*** Block opens ***

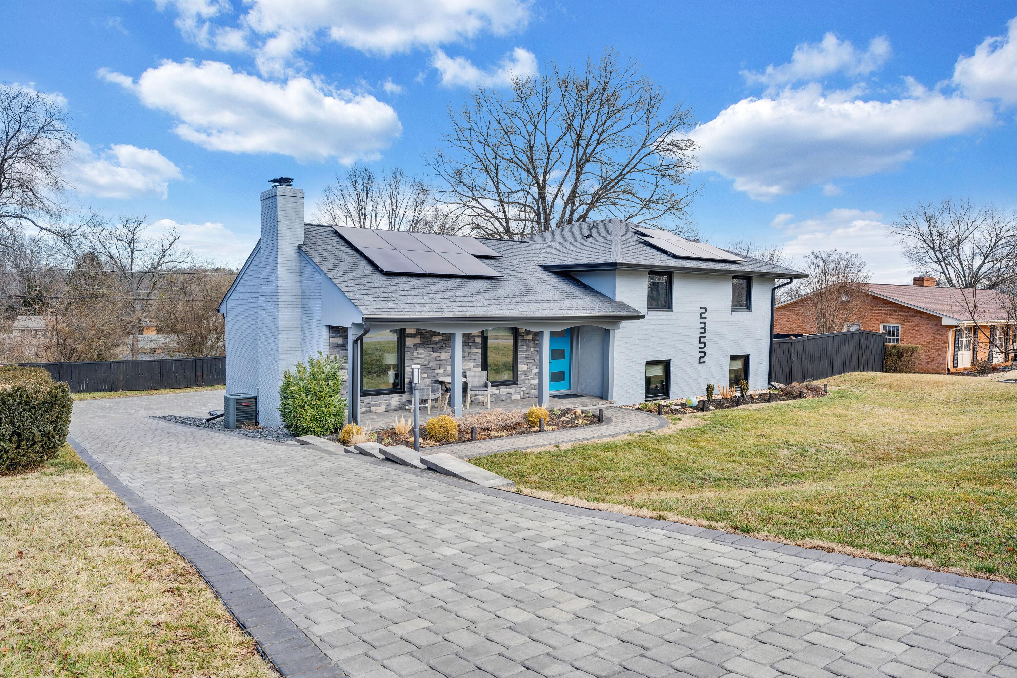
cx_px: 508
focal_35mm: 24
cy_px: 339
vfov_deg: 53.1
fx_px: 678
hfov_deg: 73.8
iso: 400
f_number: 9
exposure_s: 1/200
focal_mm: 24
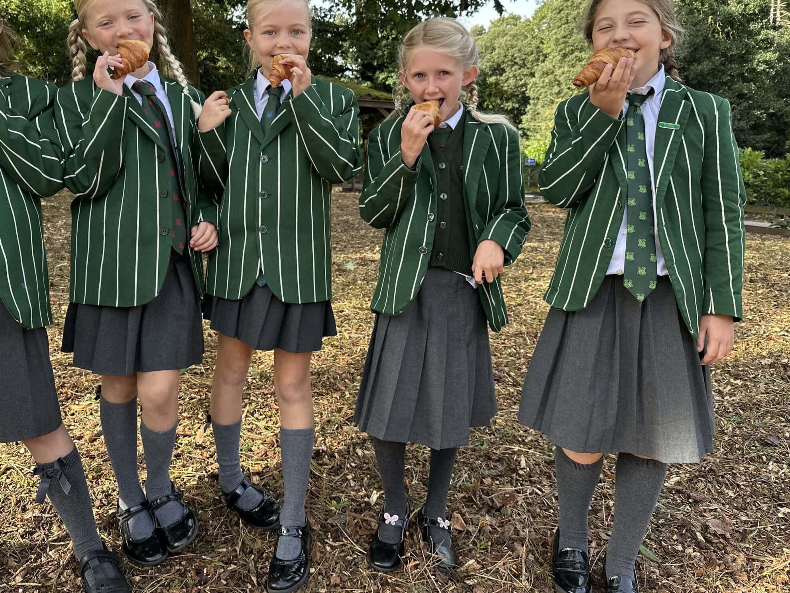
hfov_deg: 58.0
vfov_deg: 45.2
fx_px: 707
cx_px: 326
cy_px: 237
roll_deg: -0.6
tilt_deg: -4.2
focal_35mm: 31
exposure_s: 1/634
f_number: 1.78
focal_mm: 6.86
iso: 80
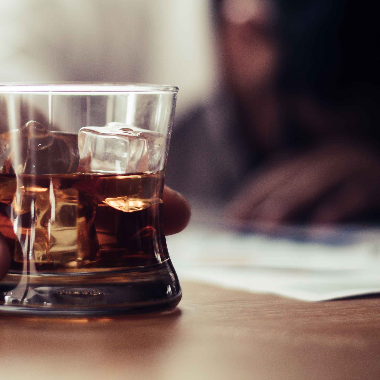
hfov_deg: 15.8
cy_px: 99
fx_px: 1366
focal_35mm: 110
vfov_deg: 15.8
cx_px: 106
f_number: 1.8
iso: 400
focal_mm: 50
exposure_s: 1/640
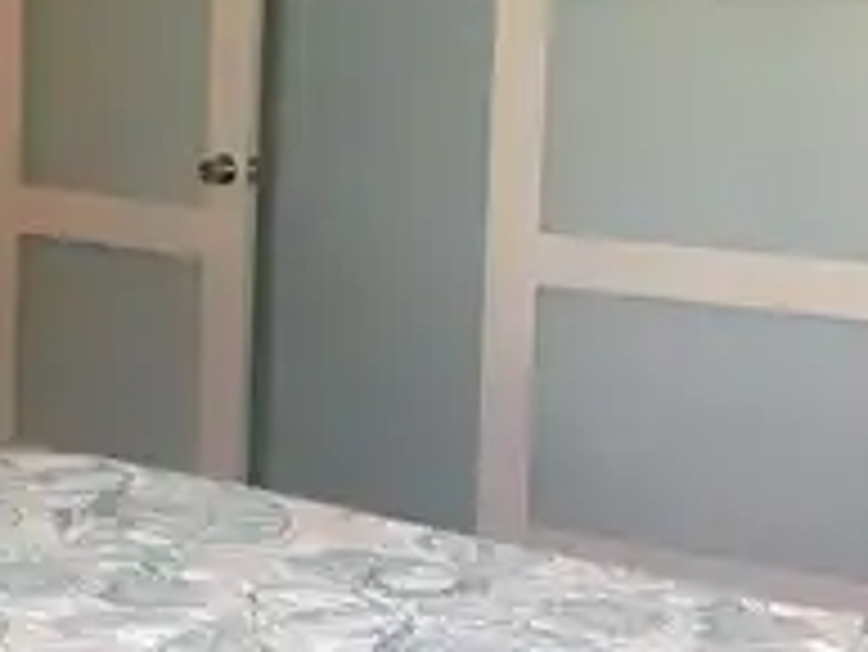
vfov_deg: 15.4
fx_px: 2409
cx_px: -135
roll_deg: -1.3
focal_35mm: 96
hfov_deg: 19.4
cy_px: 220
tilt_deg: -5.5
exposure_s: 1/15
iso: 80
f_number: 2.2
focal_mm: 4.15
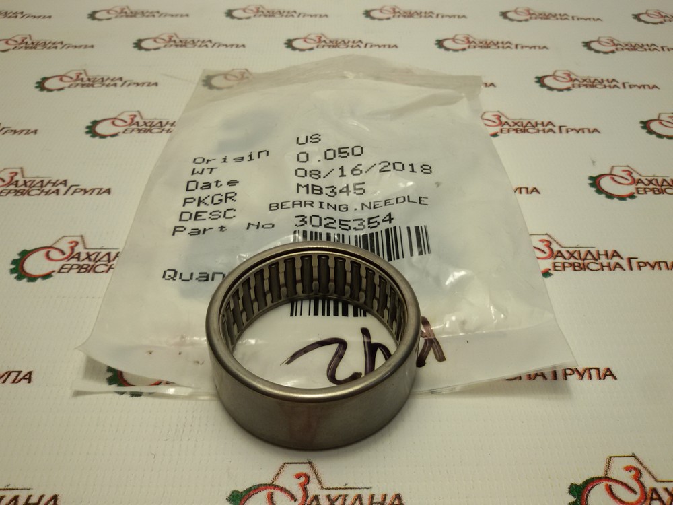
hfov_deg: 58.4
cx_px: 336
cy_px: 252
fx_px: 603
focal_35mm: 31
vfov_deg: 45.4
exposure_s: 1/100
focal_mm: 2.93
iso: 50
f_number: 2.4
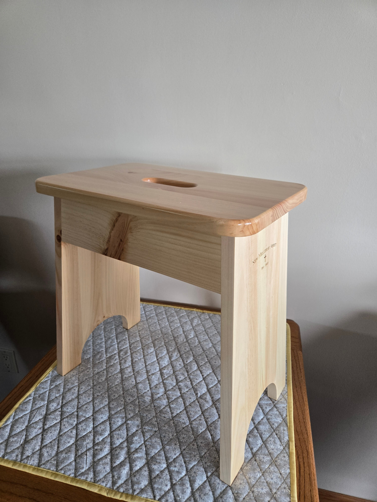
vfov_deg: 73.9
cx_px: 188
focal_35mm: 23
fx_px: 334
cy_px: 251
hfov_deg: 58.9
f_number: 1.8
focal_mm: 5.4
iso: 320
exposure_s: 1/120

*** Block closes ***

▶ **PROBLEM REQUIREMENTS**:
Go through the entries and retype them exactly, except for the images.

▶ **SOLVED EXERCISE**:
cx_px: 508
focal_35mm: 24
cy_px: 339
vfov_deg: 53.1
fx_px: 678
hfov_deg: 73.8
iso: 400
f_number: 9
exposure_s: 1/200
focal_mm: 24
hfov_deg: 58.0
vfov_deg: 45.2
fx_px: 707
cx_px: 326
cy_px: 237
roll_deg: -0.6
tilt_deg: -4.2
focal_35mm: 31
exposure_s: 1/634
f_number: 1.78
focal_mm: 6.86
iso: 80
hfov_deg: 15.8
cy_px: 99
fx_px: 1366
focal_35mm: 110
vfov_deg: 15.8
cx_px: 106
f_number: 1.8
iso: 400
focal_mm: 50
exposure_s: 1/640
vfov_deg: 15.4
fx_px: 2409
cx_px: -135
roll_deg: -1.3
focal_35mm: 96
hfov_deg: 19.4
cy_px: 220
tilt_deg: -5.5
exposure_s: 1/15
iso: 80
f_number: 2.2
focal_mm: 4.15
hfov_deg: 58.4
cx_px: 336
cy_px: 252
fx_px: 603
focal_35mm: 31
vfov_deg: 45.4
exposure_s: 1/100
focal_mm: 2.93
iso: 50
f_number: 2.4
vfov_deg: 73.9
cx_px: 188
focal_35mm: 23
fx_px: 334
cy_px: 251
hfov_deg: 58.9
f_number: 1.8
focal_mm: 5.4
iso: 320
exposure_s: 1/120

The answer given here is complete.